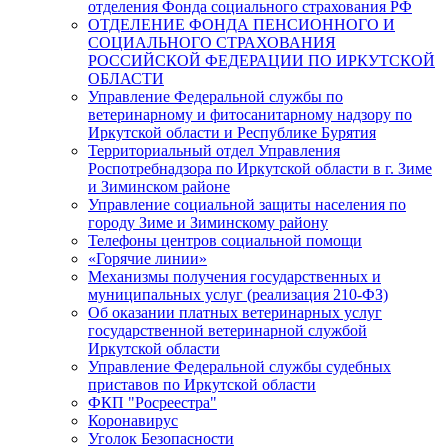
отделения Фонда социального страхования РФ
ОТДЕЛЕНИЕ ФОНДА ПЕНСИОННОГО И
СОЦИАЛЬНОГО СТРАХОВАНИЯ
РОССИЙСКОЙ ФЕДЕРАЦИИ ПО ИРКУТСКОЙ
ОБЛАСТИ
Управление Федеральной службы по
ветеринарному и фитосанитарному надзору по
Иркутской области и Республике Бурятия
Территориальный отдел Управления
Роспотребнадзора по Иркутской области в г. Зиме
и Зиминском районе
Управление социальной защиты населения по
городу Зиме и Зиминскому району
Телефоны центров социальной помощи
«Горячие линии»
Механизмы получения государственных и
муниципальных услуг (реализация 210-ФЗ)
Об оказании платных ветеринарных услуг
государственной ветеринарной службой
Иркутской области
Управление Федеральной службы судебных
приставов по Иркутской области
ФКП "Росреестра"
Коронавирус
Уголок Безопасности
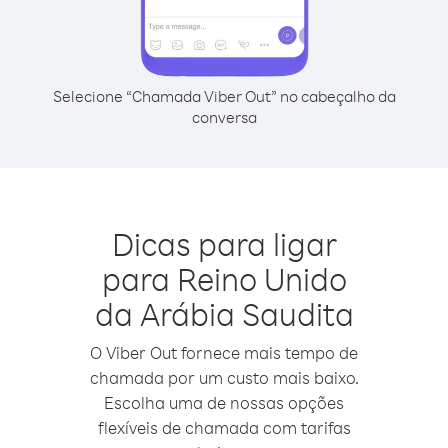
Selecione “Chamada Viber Out” no cabeçalho da
conversa
Dicas para ligar
para Reino Unido
da Arábia Saudita
O Viber Out fornece mais tempo de
chamada por um custo mais baixo.
Escolha uma de nossas opções
flexíveis de chamada com tarifas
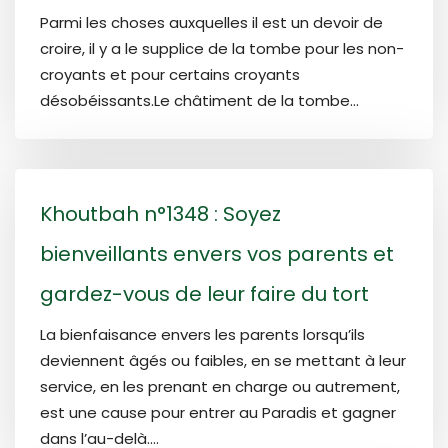
Parmi les choses auxquelles il est un devoir de
croire, il y a le supplice de la tombe pour les non-
croyants et pour certains croyants
désobéissants.Le châtiment de la tombe...
Khoutbah n°1348 : Soyez
bienveillants envers vos parents et
gardez-vous de leur faire du tort
La bienfaisance envers les parents lorsqu’ils
deviennent âgés ou faibles, en se mettant à leur
service, en les prenant en charge ou autrement,
est une cause pour entrer au Paradis et gagner
dans l’au-delà....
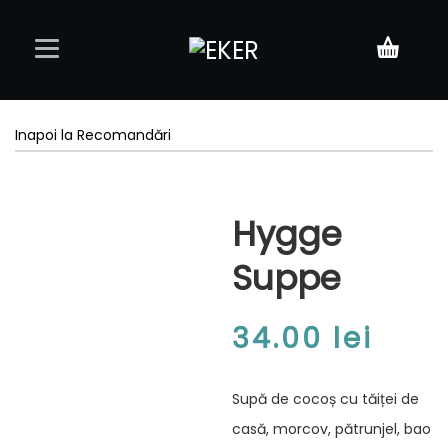
Acasă
Inapoi la Recomandări
Meniu
Hygge
Rezervări
Suppe
Contact
34.00
lei
Supă de cocoș cu tăiței de
casă, morcov, pătrunjel, bao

+ + + + +

* [Problem]: From the data above, copy every line where "Viber" appears.

* [Response area]:
Selecione “Chamada Viber Out” no cabeçalho da
O Viber Out fornece mais tempo de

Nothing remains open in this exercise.